With these thoughts in mind, we brainstormed on our own ideas about hope and specifically on these questions:
What do you hope for?
What gives you hope?
Then, we practiced a variant of lectio divina developed by Sybil MacBeth, author of Praying in Color. To do this, we reflected on Emily Dickinson’s well-loved poem, “Hope is the Thing with Feathers.” If you’d like to learn more about the praying in color practice with Sybil MacBeth, she guides a Lectio Divina session on YouTube here.

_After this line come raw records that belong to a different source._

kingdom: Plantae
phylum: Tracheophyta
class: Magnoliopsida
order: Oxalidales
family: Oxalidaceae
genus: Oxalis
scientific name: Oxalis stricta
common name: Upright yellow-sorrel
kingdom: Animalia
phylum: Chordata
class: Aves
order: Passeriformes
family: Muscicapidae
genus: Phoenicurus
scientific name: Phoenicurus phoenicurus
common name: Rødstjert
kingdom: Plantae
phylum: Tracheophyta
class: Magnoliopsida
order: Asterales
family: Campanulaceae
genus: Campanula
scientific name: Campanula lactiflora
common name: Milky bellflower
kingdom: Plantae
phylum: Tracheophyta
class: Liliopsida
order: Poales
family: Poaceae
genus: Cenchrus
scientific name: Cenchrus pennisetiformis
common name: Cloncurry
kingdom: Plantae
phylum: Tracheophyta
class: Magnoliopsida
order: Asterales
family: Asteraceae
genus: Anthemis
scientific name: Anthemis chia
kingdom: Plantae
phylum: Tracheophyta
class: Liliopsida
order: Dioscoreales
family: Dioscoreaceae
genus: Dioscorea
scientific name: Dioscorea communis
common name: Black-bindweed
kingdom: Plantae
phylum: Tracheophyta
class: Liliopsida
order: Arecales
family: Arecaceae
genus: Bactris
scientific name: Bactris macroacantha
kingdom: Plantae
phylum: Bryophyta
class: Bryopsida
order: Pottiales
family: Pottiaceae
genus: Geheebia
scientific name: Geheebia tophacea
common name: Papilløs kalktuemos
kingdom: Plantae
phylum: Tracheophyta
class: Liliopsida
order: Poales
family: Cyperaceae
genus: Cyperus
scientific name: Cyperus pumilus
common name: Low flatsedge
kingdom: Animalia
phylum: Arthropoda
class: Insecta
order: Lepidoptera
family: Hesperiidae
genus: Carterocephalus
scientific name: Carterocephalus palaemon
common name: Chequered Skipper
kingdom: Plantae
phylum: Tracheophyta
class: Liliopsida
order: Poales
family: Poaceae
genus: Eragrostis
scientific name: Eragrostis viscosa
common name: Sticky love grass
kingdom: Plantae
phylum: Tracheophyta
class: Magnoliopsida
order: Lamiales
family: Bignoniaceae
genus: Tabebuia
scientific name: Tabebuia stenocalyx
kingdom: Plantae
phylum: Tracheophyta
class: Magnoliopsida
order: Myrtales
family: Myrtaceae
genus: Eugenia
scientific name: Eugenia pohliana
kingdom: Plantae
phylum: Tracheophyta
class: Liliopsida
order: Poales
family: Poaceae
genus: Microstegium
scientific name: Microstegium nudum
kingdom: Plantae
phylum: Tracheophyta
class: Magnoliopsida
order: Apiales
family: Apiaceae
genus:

After sharing our resulting drawings and doodles, we closed my portion of the day’s workshops with a very brief reference to the Advent Wreath supplies that will be available for drive-thru pickup at FCC on Saturday, November 28. Here are a few links to how-to videos:

Tissue paper stained-glass candle holders – Note that this video uses Mod Podge; we are substituting Elmer’s Glue, and we are working with Advent purples and pinks.
DIY Advent Wreath – This is just one of hundreds of tutorials; let these inspire you to create your own unique interpretation!
How to Cut a Star with ONE CUT from a Square – We didn’t get to this technique in our session together; it’s just a fun way to create sweet and simple signs of hope to scatter around your Advent wreath, string for your Christmas tree, or label your gift packages – a new life for repurposed paper.
Yesterday’s New York Times ran a timely article on self care that suggested creating rituals and adopting practices to “reinvigorate our souls.” Today was a rich opportunity for us to do that in Beloved Community – thank you! Blessings to you and yours.